• WHAT YOU NEED TO DO
A - List every bracketed reference number cited in the passage on zero-crossing detectors in Doppler velocimetry.
B - Write a continuation of the passage on zero-crossing detectors in Doppler velocimetry that starts right after its final sentence.

• TEXT EXCERPT

┄┄┄┄┄┄

In the case of ultrasound Doppler velocimetry, the hardware detectors provide a sharp pulse that matches very closely the zero-crossing voltage of the primary signal. The frequency response is then obtained by counting the number of pulses over a certain period of time (typically several tens of ms). Initially, the wide dynamic range and relative simplicity of hardware implementation made these detectors very attractive for applications such as blood flow measurements [27]. This technique can be shown to be adequate for simple periodic signals. Nonetheless, in these applications, the received signal is the superposition of composite Doppler signals induced by the presence of many scatterers with different velocities present in an extended volume of the sample. Under the assumption that there is no phase relation between the different scatterers, it has been shown that the output frequency from the zero-crossing detector is the root mean square frequency of the signal [28]. Thus, in the case of wide and complex frequency spectra (for instance in the regions of turbulent flow), the zero-crossing detector only gives a rough approximation of the mean frequency [29, 30]. Furthermore the various noise sources cannot be separated out and may strongly corrupt the results. For these reasons, software methods based on the computation of the complete power spectrum gradually replaced the ZC detectors and other more precise approaches such as the Fast Fourier Transform [31] were preferred.

┄┄┄┄┄┄

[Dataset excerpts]
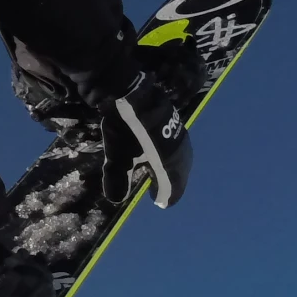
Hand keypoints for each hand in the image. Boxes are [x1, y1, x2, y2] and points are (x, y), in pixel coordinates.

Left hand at [99, 65, 191, 208]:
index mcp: (170, 162)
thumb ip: (118, 178)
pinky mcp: (174, 122)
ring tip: (163, 175)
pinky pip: (177, 145)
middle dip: (173, 184)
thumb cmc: (125, 129)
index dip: (167, 195)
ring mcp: (179, 134)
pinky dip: (172, 154)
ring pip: (181, 158)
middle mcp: (180, 150)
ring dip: (174, 169)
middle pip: (180, 172)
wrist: (132, 94)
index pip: (172, 184)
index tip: (160, 203)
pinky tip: (163, 153)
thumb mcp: (118, 156)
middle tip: (163, 193)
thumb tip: (116, 199)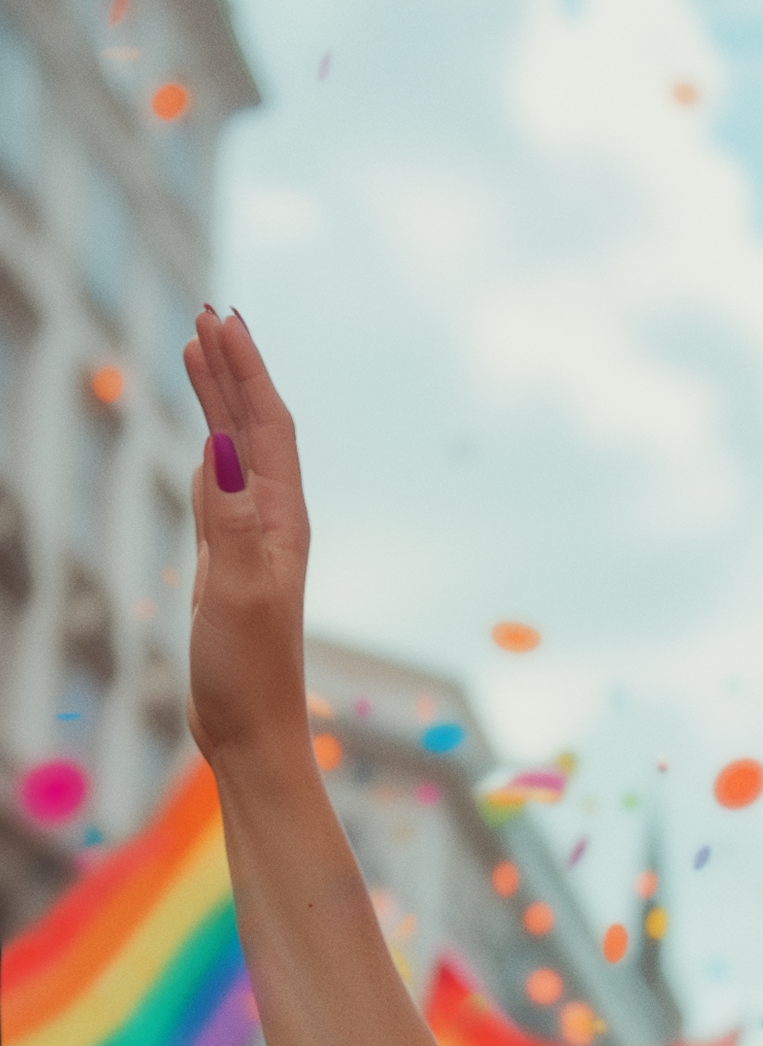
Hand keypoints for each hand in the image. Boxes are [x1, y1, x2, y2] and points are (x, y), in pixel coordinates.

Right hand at [182, 309, 312, 761]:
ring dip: (218, 402)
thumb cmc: (248, 671)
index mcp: (281, 521)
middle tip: (208, 314)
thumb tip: (219, 448)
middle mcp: (272, 523)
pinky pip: (219, 492)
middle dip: (232, 369)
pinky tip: (205, 439)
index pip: (265, 425)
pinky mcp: (228, 565)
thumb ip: (230, 521)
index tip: (221, 319)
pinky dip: (209, 453)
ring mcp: (250, 542)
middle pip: (252, 427)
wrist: (250, 730)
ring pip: (233, 453)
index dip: (245, 370)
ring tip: (200, 353)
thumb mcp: (236, 590)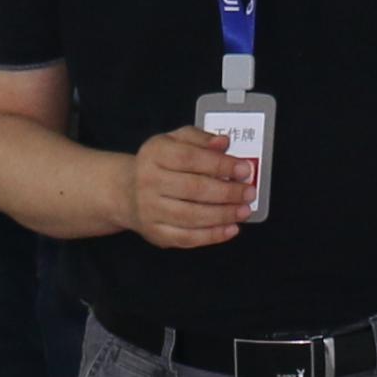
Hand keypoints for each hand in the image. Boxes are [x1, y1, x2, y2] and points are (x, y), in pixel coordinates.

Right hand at [129, 124, 254, 249]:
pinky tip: (231, 228)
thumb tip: (223, 143)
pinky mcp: (156, 232)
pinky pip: (187, 237)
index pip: (191, 158)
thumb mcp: (175, 141)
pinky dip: (212, 235)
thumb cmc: (159, 164)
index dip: (221, 164)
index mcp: (155, 154)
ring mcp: (150, 210)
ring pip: (192, 216)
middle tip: (249, 192)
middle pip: (194, 189)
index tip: (244, 169)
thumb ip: (200, 138)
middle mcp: (148, 181)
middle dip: (227, 192)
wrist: (127, 191)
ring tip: (244, 210)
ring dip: (223, 214)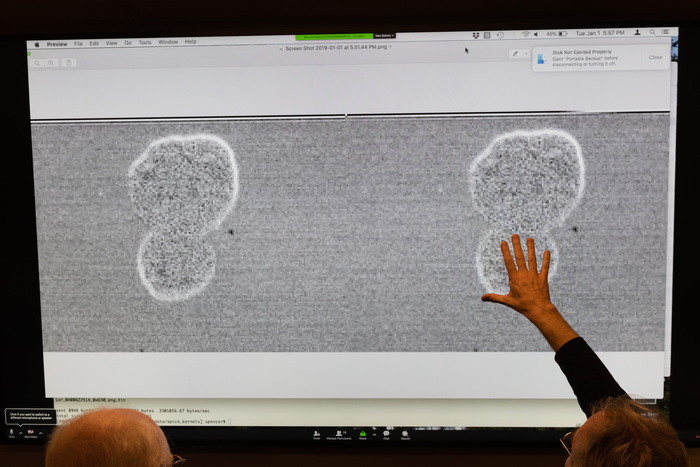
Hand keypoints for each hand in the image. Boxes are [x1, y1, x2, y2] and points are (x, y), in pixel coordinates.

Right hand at [481, 234, 576, 350]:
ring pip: (532, 259)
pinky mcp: (543, 278)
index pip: (509, 262)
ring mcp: (534, 275)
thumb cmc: (522, 306)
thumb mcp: (507, 301)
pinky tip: (547, 251)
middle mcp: (524, 274)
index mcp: (515, 278)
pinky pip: (545, 267)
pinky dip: (546, 259)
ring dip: (531, 248)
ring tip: (530, 239)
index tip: (504, 242)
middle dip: (517, 245)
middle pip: (520, 257)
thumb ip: (494, 297)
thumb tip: (482, 298)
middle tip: (515, 235)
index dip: (506, 251)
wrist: (538, 309)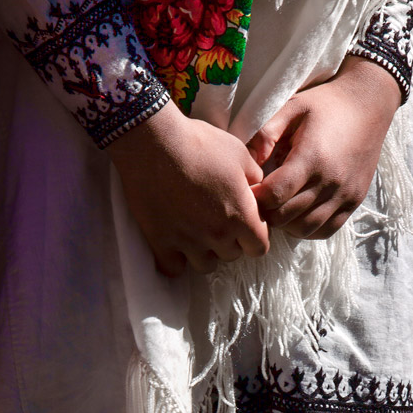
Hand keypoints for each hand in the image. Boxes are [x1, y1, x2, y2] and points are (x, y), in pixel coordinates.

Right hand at [107, 100, 269, 276]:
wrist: (153, 143)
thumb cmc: (199, 143)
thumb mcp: (239, 153)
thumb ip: (255, 178)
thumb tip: (257, 191)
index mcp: (240, 216)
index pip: (259, 248)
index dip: (255, 236)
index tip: (245, 224)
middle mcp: (217, 235)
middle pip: (232, 255)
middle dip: (229, 241)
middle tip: (217, 220)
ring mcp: (188, 242)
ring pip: (205, 265)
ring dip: (204, 252)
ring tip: (196, 232)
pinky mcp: (161, 243)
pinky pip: (173, 269)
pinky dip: (175, 261)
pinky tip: (174, 244)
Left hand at [248, 56, 401, 239]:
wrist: (369, 105)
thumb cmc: (325, 105)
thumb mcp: (291, 108)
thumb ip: (265, 134)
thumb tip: (247, 165)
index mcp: (312, 157)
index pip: (275, 194)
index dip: (257, 197)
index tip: (251, 189)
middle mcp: (330, 181)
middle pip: (286, 216)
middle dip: (268, 212)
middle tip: (262, 199)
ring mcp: (344, 195)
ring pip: (305, 229)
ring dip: (286, 223)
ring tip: (281, 206)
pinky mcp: (354, 202)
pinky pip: (325, 231)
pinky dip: (308, 229)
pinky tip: (300, 213)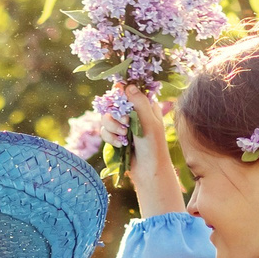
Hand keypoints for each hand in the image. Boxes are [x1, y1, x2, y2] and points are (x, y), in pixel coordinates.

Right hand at [119, 83, 185, 220]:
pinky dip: (110, 138)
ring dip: (112, 127)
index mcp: (145, 106)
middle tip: (125, 122)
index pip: (128, 91)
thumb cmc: (154, 146)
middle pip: (113, 103)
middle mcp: (134, 113)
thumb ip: (139, 103)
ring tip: (123, 136)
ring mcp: (124, 125)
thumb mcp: (149, 122)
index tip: (118, 99)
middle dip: (115, 114)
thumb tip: (127, 85)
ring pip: (106, 117)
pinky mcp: (116, 137)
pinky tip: (120, 145)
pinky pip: (104, 131)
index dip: (120, 94)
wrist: (149, 171)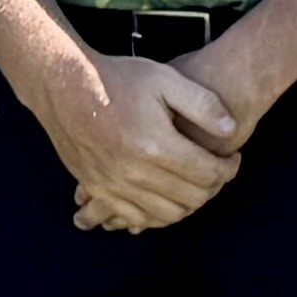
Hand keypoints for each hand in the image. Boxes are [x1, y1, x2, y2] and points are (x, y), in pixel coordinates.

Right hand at [40, 46, 239, 231]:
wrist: (64, 86)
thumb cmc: (119, 79)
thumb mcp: (166, 78)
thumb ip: (203, 104)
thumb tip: (231, 129)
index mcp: (156, 145)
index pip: (208, 174)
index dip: (228, 169)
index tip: (232, 158)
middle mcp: (135, 173)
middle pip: (191, 199)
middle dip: (213, 188)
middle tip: (217, 171)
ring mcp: (113, 186)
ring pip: (166, 215)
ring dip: (188, 204)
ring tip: (194, 183)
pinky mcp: (98, 190)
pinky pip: (134, 218)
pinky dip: (156, 214)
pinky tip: (164, 196)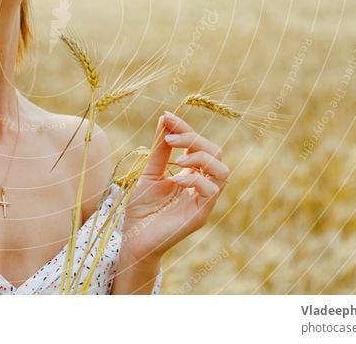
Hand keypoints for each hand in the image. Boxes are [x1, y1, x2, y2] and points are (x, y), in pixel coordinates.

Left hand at [120, 111, 229, 263]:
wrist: (133, 238)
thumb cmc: (141, 208)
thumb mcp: (149, 172)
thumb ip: (160, 150)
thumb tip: (165, 119)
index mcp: (191, 173)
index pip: (198, 144)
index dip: (185, 128)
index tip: (167, 117)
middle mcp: (201, 185)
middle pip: (216, 153)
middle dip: (194, 139)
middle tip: (170, 140)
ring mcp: (204, 201)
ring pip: (222, 170)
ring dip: (200, 158)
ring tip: (178, 159)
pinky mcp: (201, 215)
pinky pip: (212, 192)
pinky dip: (196, 180)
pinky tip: (176, 180)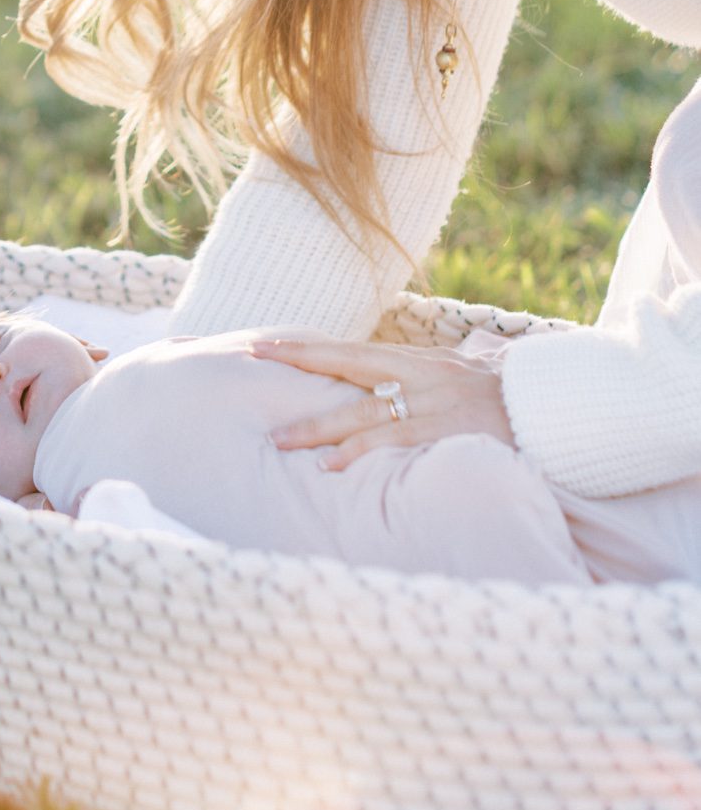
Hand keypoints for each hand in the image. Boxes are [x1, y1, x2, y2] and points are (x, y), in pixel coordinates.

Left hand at [247, 335, 515, 470]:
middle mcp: (419, 375)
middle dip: (296, 363)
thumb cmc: (511, 395)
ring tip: (279, 440)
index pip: (350, 350)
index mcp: (419, 362)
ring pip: (361, 412)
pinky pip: (394, 441)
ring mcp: (430, 404)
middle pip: (345, 365)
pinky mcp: (444, 432)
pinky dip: (359, 453)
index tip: (263, 343)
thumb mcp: (466, 376)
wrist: (558, 405)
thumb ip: (431, 378)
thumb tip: (407, 380)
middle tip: (252, 362)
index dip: (304, 348)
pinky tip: (331, 466)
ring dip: (317, 428)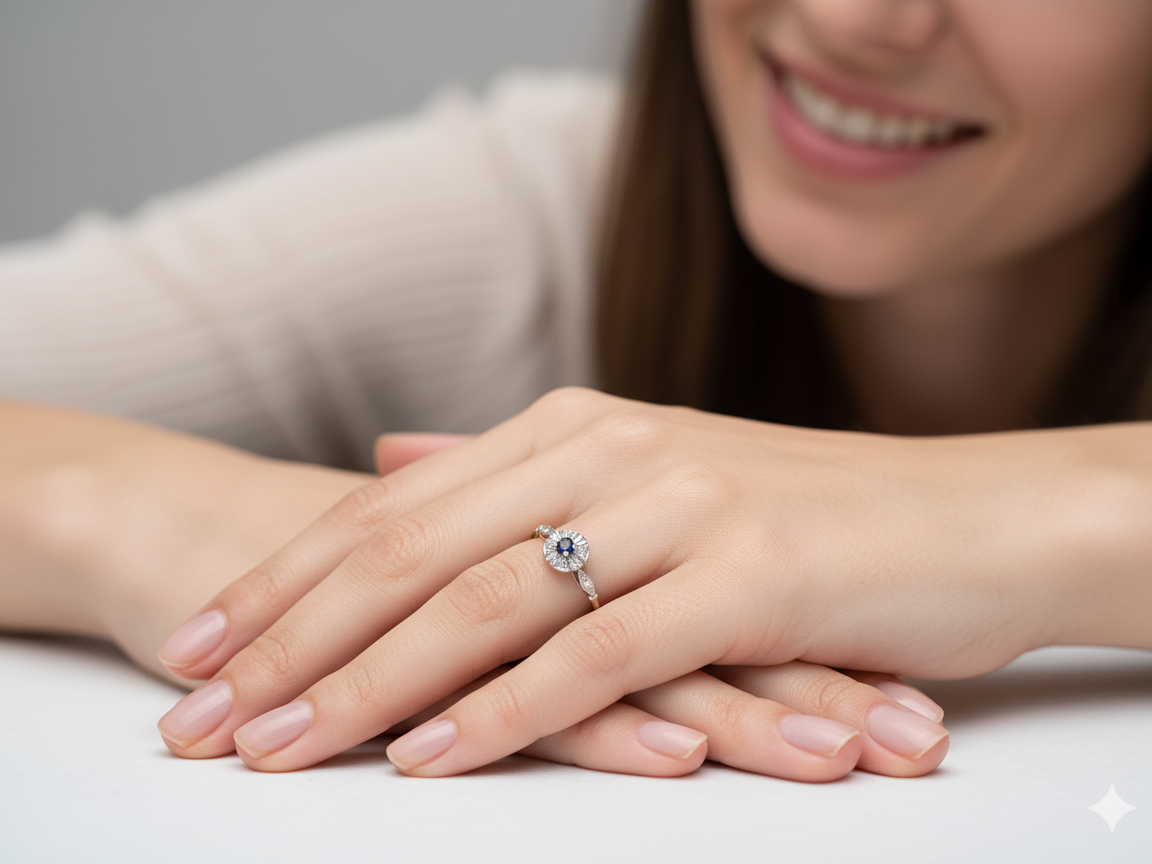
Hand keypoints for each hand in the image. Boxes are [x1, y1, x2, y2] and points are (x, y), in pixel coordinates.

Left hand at [156, 388, 988, 775]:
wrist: (965, 515)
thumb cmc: (800, 509)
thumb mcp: (644, 466)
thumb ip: (509, 467)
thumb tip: (390, 458)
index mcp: (574, 427)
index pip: (394, 509)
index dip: (284, 578)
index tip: (199, 640)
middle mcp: (612, 453)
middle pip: (414, 552)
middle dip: (291, 637)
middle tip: (198, 710)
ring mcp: (680, 509)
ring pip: (486, 603)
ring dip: (369, 683)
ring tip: (277, 748)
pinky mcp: (746, 579)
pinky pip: (598, 657)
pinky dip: (506, 711)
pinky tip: (430, 760)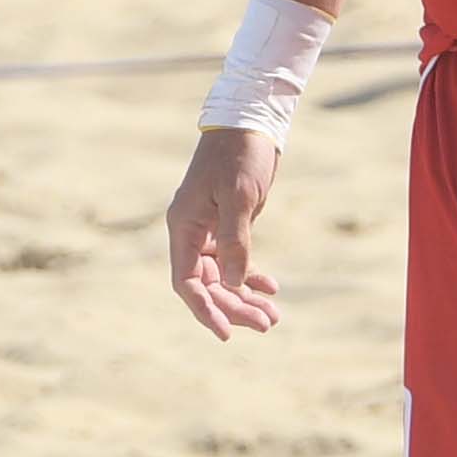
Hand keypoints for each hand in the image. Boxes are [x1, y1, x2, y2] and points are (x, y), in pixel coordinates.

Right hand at [167, 127, 286, 339]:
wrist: (250, 124)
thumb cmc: (240, 155)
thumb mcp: (239, 197)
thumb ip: (236, 241)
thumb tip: (235, 285)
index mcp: (183, 226)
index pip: (186, 282)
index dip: (204, 310)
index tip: (225, 333)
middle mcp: (191, 232)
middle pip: (207, 285)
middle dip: (234, 307)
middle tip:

┄┄┄┄┄┄

• OUTPUTS BY TASK
A - 27, 28, 29, 30, 31

B -
In the case of laser Doppler velocimetry, software and hardware implementations of zero-crossing counting were also developed. Like the ultrasound Doppler velocimetry counterpart, the signal results from a superposition of many Doppler signals originating from scatterers of different velocities found in an extended sample volume. In this case, the zero-crossing method is based on the measurement of the time elapsed between each successive zero-crossing point. A number of researchers have applied a method which is based on the statistical properties of the zero crossing intervals to obtain the complete Doppler frequency spectrum [32]. It appears that this method works only for low SNRs and low depths of field [33].

The aim of this paper is to propose a simple software zero-crossing detection method for time-domain OCT Doppler implementation. Its performance in terms of accuracy is then compared to other techniques. As a benchmark, we will pay special attention to the pseudo-Wigner method since this method was found to be the most accurate so far [20]. Nevertheless other methods (such as the Hilbert transform method) will be considered as well because of their widespread use. For our investigation, we take experimental data and perform the signal processing comparison numerically off-line putting aside hardware considerations or particular implementations in an attempt to provide as much as possible a balanced comparison. As an example, the approach is tested by providing the Doppler-OCT velocity distribution of a laminar flow in a rectilinear cylindrical tube using the scattering data obtained from an intralipid solution.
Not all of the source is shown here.